Он вытряхнул его, словно опасную змею, словно нечто, что может навредить единым прикосновением, и резким движением направил его в сторону Эбигейл. Не было ни вспышки, ничего - лишь рябь пошла по воздуху, словно тот закипел от полуденного зноя.
Но Эбигейл, прибитая рогатиной неугомонного оборотня, яростно сопротивляющаяся, вдруг заорала, сморщилась, как скомканный в ладони лист бумаги, и исчезла, как разнесенный ветром пепел. Только-то и осталось от нее, что пояс из веревки, на который было прикреплено всяческое ведьмино добро, и склянка с частичками души Софи.

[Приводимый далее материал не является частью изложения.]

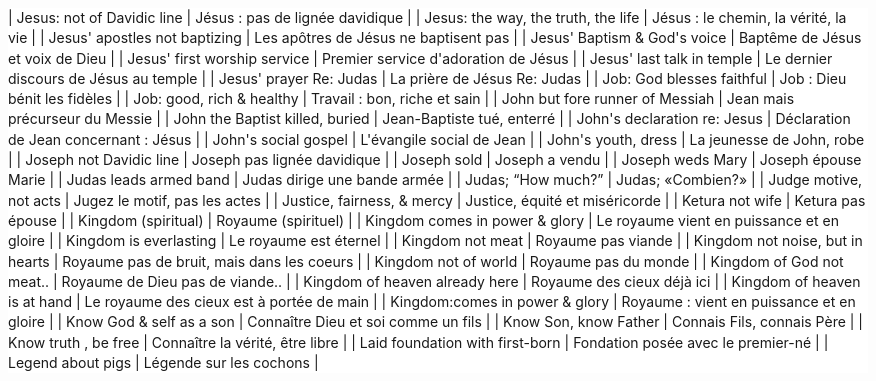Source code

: | Jesus: not of Davidic line                             | Jésus : pas de lignée davidique                             |
| Jesus: the way, the truth, the life                    | Jésus : le chemin, la vérité, la vie                        |
| Jesus' apostles not baptizing                          | Les apôtres de Jésus ne baptisent pas                       |
| Jesus' Baptism & God's voice                           | Baptême de Jésus et voix de Dieu                            |
| Jesus' first worship service                           | Premier service d'adoration de Jésus                        |
| Jesus' last talk in temple                             | Le dernier discours de Jésus au temple                      |
| Jesus' prayer Re: Judas                                | La prière de Jésus Re: Judas                                |
| Job: God blesses faithful                              | Job : Dieu bénit les fidèles                                |
| Job: good, rich & healthy                              | Travail : bon, riche et sain                                |
| John but fore runner of Messiah                        | Jean mais précurseur du Messie                              |
| John the Baptist killed, buried                        | Jean-Baptiste tué, enterré                                  |
| John's declaration re: Jesus                           | Déclaration de Jean concernant : Jésus                      |
| John's social gospel                                   | L'évangile social de Jean                                   |
| John's youth, dress                                    | La jeunesse de John, robe                                   |
| Joseph not Davidic line                                | Joseph pas lignée davidique                                 |
| Joseph sold                                            | Joseph a vendu                                              |
| Joseph weds Mary                                       | Joseph épouse Marie                                         |
| Judas leads armed band                                 | Judas dirige une bande armée                                |
| Judas; “How much?”                                     | Judas; «Combien?»                                           |
| Judge motive, not acts                                 | Jugez le motif, pas les actes                               |
| Justice, fairness, & mercy                             | Justice, équité et miséricorde                              |
| Ketura not wife                                        | Ketura pas épouse                                           |
| Kingdom (spiritual)                                    | Royaume (spirituel)                                         |
| Kingdom comes in power & glory                         | Le royaume vient en puissance et en gloire                  |
| Kingdom is everlasting                                 | Le royaume est éternel                                      |
| Kingdom not meat                                       | Royaume pas viande                                          |
| Kingdom not noise, but in hearts                       | Royaume pas de bruit, mais dans les coeurs                  |
| Kingdom not of world                                   | Royaume pas du monde                                        |
| Kingdom of God not meat..                              | Royaume de Dieu pas de viande..                             |
| Kingdom of heaven already here                         | Royaume des cieux déjà ici                                  |
| Kingdom of heaven is at hand                           | Le royaume des cieux est à portée de main                   |
| Kingdom:comes in power & glory                         | Royaume : vient en puissance et en gloire                   |
| Know God & self as a son                               | Connaître Dieu et soi comme un fils                         |
| Know Son, know Father                                  | Connais Fils, connais Père                                  |
| Know truth , be free                                   | Connaître la vérité, être libre                             |
| Laid foundation with first-born                        | Fondation posée avec le premier-né                          |
| Legend about pigs                                      | Légende sur les cochons                                     |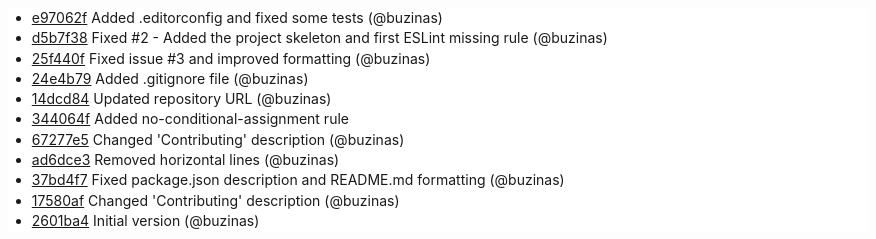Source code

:- [e97062f](https://github.com/buzinas/tslint-eslint-rules/commit/e97062f60dd2d9d5921c4108a7d699b6b5e74c64) Added .editorconfig and fixed some tests (@buzinas)
- [d5b7f38](https://github.com/buzinas/tslint-eslint-rules/commit/d5b7f38a82abb86bd7503b20dc47b06b07c59211) Fixed #2 - Added the project skeleton and first ESLint missing rule (@buzinas)
- [25f440f](https://github.com/buzinas/tslint-eslint-rules/commit/25f440fb6d4e646c4a2106766cb87d02f5eea3f8) Fixed issue #3 and improved formatting (@buzinas)
- [24e4b79](https://github.com/buzinas/tslint-eslint-rules/commit/24e4b79b2c326b2aa3d1321e5c2d0407e71a4b51) Added .gitignore file (@buzinas)
- [14dcd84](https://github.com/buzinas/tslint-eslint-rules/commit/14dcd8425c4853c97433cbecc4c1d2d8f59b11ee) Updated repository URL (@buzinas)
- [344064f](https://github.com/buzinas/tslint-eslint-rules/commit/344064f97e5a8bcc861181bd77ede2ad2741d526) Added no-conditional-assignment rule
- [67277e5](https://github.com/buzinas/tslint-eslint-rules/commit/67277e5a6990ba2429c7c26b8e62a2dead7daa26) Changed 'Contributing' description (@buzinas)
- [ad6dce3](https://github.com/buzinas/tslint-eslint-rules/commit/ad6dce3dd094c242dde94687204f240aa9b379e3) Removed horizontal lines (@buzinas)
- [37bd4f7](https://github.com/buzinas/tslint-eslint-rules/commit/37bd4f7d028cad05e9c53138d4be56f8fda632b1) Fixed package.json description and README.md formatting (@buzinas)
- [17580af](https://github.com/buzinas/tslint-eslint-rules/commit/17580af112cd34647b27eab6a45f00b8585da8f9) Changed 'Contributing' description (@buzinas)
- [2601ba4](https://github.com/buzinas/tslint-eslint-rules/commit/2601ba448c8e8d639539dc461d8b2dc43bb908fa) Initial version (@buzinas)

- Вот, - пропыхтел бравый оборотень, выдергивая из раскрошенных досок пола рога своего излюбленного оружия, - один взмах, и нечисти нет… а мы бы тут возились все вместе полчаса! Вот это я понимаю, мощь! Поэтому я и хочу быть инквизитором.
- Чтобы жезл был силен, им нельзя часто пользоваться, - глухо ответил Тристан, скрывая свою неловкость. - Этот жезл я не использовал добрую сотню лет. Иначе возился бы с этой ведьмой так же долго.

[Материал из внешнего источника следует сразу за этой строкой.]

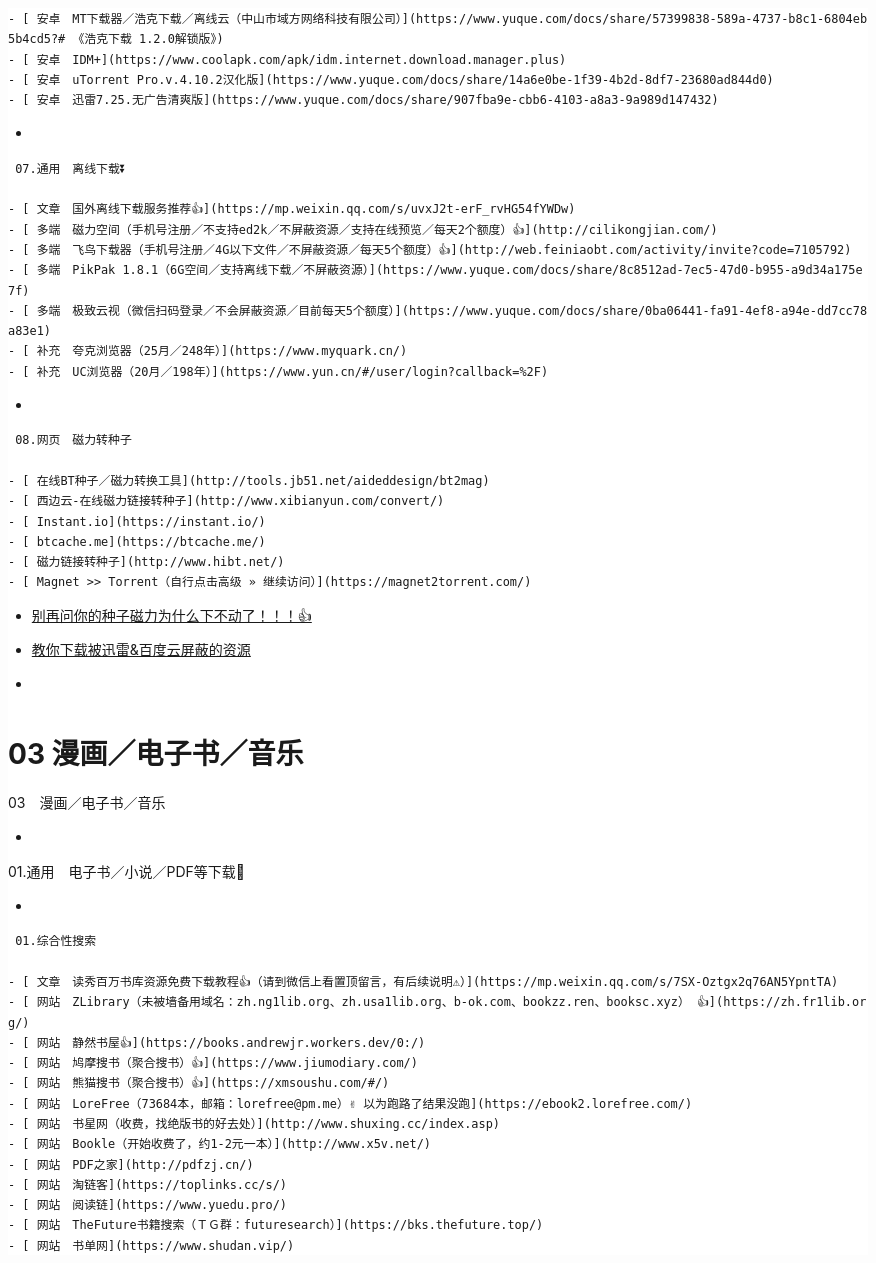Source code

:     - [ 安卓　MT下载器／浩克下载／离线云（中山市域方网络科技有限公司）](https://www.yuque.com/docs/share/57399838-589a-4737-b8c1-6804eb5b4cd5?# 《浩克下载 1.2.0解锁版》)
    - [ 安卓　IDM+](https://www.coolapk.com/apk/idm.internet.download.manager.plus)
    - [ 安卓　uTorrent Pro.v.4.10.2汉化版](https://www.yuque.com/docs/share/14a6e0be-1f39-4b2d-8df7-23680ad844d0)
    - [ 安卓　迅雷7.25.无广告清爽版](https://www.yuque.com/docs/share/907fba9e-cbb6-4103-a8a3-9a989d147432)

  - 

     07.通用　离线下载⏬

    - [ 文章　国外离线下载服务推荐👍](https://mp.weixin.qq.com/s/uvxJ2t-erF_rvHG54fYWDw)
    - [ 多端　磁力空间（手机号注册／不支持ed2k／不屏蔽资源／支持在线预览／每天2个额度）👍](http://cilikongjian.com/)
    - [ 多端　飞鸟下载器（手机号注册／4G以下文件／不屏蔽资源／每天5个额度）👍](http://web.feiniaobt.com/activity/invite?code=7105792)
    - [ 多端　PikPak 1.8.1（6G空间／支持离线下载／不屏蔽资源）](https://www.yuque.com/docs/share/8c8512ad-7ec5-47d0-b955-a9d34a175e7f)
    - [ 多端　极致云视（微信扫码登录／不会屏蔽资源／目前每天5个额度）](https://www.yuque.com/docs/share/0ba06441-fa91-4ef8-a94e-dd7cc78a83e1)
    - [ 补充　夸克浏览器（25月／248年）](https://www.myquark.cn/)
    - [ 补充　UC浏览器（20月／198年）](https://www.yun.cn/#/user/login?callback=%2F)

  - 

     08.网页　磁力转种子

    - [ 在线BT种子／磁力转换工具](http://tools.jb51.net/aideddesign/bt2mag)
    - [ 西边云-在线磁力链接转种子](http://www.xibianyun.com/convert/)
    - [ Instant.io](https://instant.io/)
    - [ btcache.me](https://btcache.me/)
    - [ 磁力链接转种子](http://www.hibt.net/)
    - [ Magnet >> Torrent（自行点击高级 » 继续访问）](https://magnet2torrent.com/)

  - [ 别再问你的种子磁力为什么下不动了！！！👍](https://mp.weixin.qq.com/s/8pq51vkhiNh-y2eNyBdsiQ)

  - [ 教你下载被迅雷&百度云屏蔽的资源](https://mp.weixin.qq.com/s/DZivNGeJMI0h2rUG5TjaPQ)

- 

# 03 漫画／电子书／音乐

 03　漫画／电子书／音乐

- 

   01.通用　电子书／小说／PDF等下载📖

  - 

     01.综合性搜索

    - [ 文章　读秀百万书库资源免费下载教程👍（请到微信上看置顶留言，有后续说明⚠️）](https://mp.weixin.qq.com/s/7SX-Oztgx2q76AN5YpntTA)
    - [ 网站　ZLibrary（未被墙备用域名：zh.ng1lib.org、zh.usa1lib.org、b-ok.com、bookzz.ren、booksc.xyz） 👍](https://zh.fr1lib.org/)
    - [ 网站　静然书屋👍](https://books.andrewjr.workers.dev/0:/)
    - [ 网站　鸠摩搜书（聚合搜书）👍](https://www.jiumodiary.com/)
    - [ 网站　熊猫搜书（聚合搜书）👍](https://xmsoushu.com/#/)
    - [ 网站　LoreFree（73684本，邮箱：lorefree@pm.me）✌️ 以为跑路了结果没跑](https://ebook2.lorefree.com/)
    - [ 网站　书星网（收费，找绝版书的好去处）](http://www.shuxing.cc/index.asp)
    - [ 网站　Bookle（开始收费了，约1-2元一本）](http://www.x5v.net/)
    - [ 网站　PDF之家](http://pdfzj.cn/)
    - [ 网站　淘链客](https://toplinks.cc/s/)
    - [ 网站　阅读链](https://www.yuedu.pro/)
    - [ 网站　TheFuture书籍搜索（ＴＧ群：futuresearch）](https://bks.thefuture.top/)
    - [ 网站　书单网](https://www.shudan.vip/)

Густав галантно подал руку Софи, предлагая свою помощь, но она отвергла ее, поднялась сама, скрывая болезненную гримасу. Неспешно она отряхнула свое платье, ладонью отерла дрожащее лицо. Бой был выигран, и она осталась наедине со своим трофеем, с отвоеванной частью собственной личности. И ей стало вдруг страшно; она впервые подумала о том, что сейчас изменится. Превратится в кого-то другого. И не знает, будет ли новая личность добра и честна.
Китти торопливо резала веревки, удерживающие ноги Тристана. Слова Эбигейл обидными уколами всплыли в памяти - «даже ласки опытной развратницы-куклы его не соблазнили». Значит, она все ж успела продемонстрировать ему свои навыки?.. Она испытала укол ревности, хотя сейчас, кажется, глупо ревновать.
Тристан никогда не станет ее. И не разделит с нею жизнь.
Софи, подобрав его черный меч, безотчетным движением обернулась к алтарю, и вонзила его в хрусталь, меж ног Тристана, в опасной близости от его паха.